Monday

Psalm 105 - God and his promise

This psalm is a call to give thanks to God, to pray to him and to witness about him (v.1). They are to sing to him and speak to one another about his amazing activities on behalf of his people (v. 2). Their boast is only to be in the Lord, and it must come from their hearts. The seeking here is not the seeking of lost sinners for a Saviour, but the seeking of saints for his favour, his strengthening and his presence; and they are to seek for this continually because it is always available (vv. 3-4).

What are the wonderful things he has done for them? He chose them and made a covenant with their ancestor Abraham which would last for ever (a thousand generations), a covenant that he does not forget, and he revealed his commitment to it by renewing it with Isaac and Jacob. In that covenant he promised them a special land, even although they were only powerless nomads at the time. Because he protected them, not even powerful rulers could harm them (vv. 5-11).

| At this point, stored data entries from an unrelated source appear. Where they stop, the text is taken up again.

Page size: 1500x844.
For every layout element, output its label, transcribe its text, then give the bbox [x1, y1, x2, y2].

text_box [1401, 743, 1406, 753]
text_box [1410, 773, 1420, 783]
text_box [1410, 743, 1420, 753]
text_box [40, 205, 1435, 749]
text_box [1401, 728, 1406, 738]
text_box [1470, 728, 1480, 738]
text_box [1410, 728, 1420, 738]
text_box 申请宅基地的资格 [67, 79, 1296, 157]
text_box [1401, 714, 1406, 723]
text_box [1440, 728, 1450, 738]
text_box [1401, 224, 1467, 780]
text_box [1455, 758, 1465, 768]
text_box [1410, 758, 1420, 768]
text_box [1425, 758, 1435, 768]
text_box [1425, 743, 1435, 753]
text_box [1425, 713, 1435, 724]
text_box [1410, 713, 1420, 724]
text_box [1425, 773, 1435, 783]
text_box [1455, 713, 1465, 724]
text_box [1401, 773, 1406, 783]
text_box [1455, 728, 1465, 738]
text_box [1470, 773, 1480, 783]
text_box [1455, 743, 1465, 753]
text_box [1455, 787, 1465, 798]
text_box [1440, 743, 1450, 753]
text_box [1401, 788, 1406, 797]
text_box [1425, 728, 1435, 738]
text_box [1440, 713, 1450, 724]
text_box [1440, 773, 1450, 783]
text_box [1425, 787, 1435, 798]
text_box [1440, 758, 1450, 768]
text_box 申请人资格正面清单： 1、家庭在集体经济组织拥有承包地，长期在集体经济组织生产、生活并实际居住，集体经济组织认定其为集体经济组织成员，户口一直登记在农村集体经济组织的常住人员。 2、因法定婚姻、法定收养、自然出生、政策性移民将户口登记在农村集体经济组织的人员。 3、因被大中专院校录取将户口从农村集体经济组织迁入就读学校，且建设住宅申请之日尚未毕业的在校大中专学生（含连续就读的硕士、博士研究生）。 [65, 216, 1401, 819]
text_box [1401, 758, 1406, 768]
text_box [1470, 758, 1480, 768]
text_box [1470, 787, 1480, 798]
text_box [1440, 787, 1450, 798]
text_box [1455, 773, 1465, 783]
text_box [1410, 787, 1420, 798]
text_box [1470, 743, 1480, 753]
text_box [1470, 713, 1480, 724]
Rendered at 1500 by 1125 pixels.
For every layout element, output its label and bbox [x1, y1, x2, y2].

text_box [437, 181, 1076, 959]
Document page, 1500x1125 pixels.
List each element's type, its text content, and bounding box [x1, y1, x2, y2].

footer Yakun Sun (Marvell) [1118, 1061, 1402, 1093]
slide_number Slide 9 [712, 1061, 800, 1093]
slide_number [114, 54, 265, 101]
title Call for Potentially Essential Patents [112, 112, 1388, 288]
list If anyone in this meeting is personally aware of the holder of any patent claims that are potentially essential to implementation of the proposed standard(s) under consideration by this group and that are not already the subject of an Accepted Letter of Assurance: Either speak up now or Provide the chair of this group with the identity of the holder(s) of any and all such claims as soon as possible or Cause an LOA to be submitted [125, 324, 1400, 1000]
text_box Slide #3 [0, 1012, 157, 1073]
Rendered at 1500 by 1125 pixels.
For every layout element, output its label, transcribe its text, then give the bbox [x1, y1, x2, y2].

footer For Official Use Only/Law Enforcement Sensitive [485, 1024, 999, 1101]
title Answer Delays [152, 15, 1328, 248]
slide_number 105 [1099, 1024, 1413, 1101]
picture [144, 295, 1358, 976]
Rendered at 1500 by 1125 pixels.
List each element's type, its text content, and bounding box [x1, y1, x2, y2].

God continued to keep his covenant by raising up Joseph and did so at an unlikely time – a time of global famine. His way to a position of authority was the opposite of how a promotion is usually achieved, but we are told elsewhere that our ways are not God’s ways. During the imprisonment of Joseph, he was tested by God until what had been revealed to him by the Lord through dreams took place (vv. 12-22).

After their ancestors went to live in Egypt, they increased greatly in number by God’s blessing and became powerful. But it was not God’s intention for them to remain indefinitely in that land. So he worked to bring them to his land; yet it would not be accomplished by their power, but by his. First, he turned the Egyptians against them. Second, he raised up Moses and Aaron and through them performed his campaign against Egypt as expressed in the ten plagues. Third, despite what had been done against the Israelites in Egypt, he arranged for them to leave with a great amount of wealth (vv. 23-38).

On their journey from there to the promised land, he provided them with supernatural signs of his presence and with miraculous provisions to meet their needs because he remembered his covenant promise for them to have the special land. Eventually, they reached the land and obtained it by his help against powerful tribes. He had kept his promise to give it to the seed of Abraham and they knew that they were given it in order to serve him by obeying his requirements (vv. 39-45).

It is obvious that the author does not refer to the failures of Israel during the period covered by his song. The point of the song is not to give a detailed history lesson but to show that God kept his promise to Abraham about the promised land, and to remind the Israelites how God had worked in his providence to get them there. The writer also indicated to them why they had been given the land. It was to be their place of service, where they would be a witness to other peoples about the true God and what he had done for them. Their worship would be about him and others should see that was the case. Did they do so? Sometimes, but often they forgot.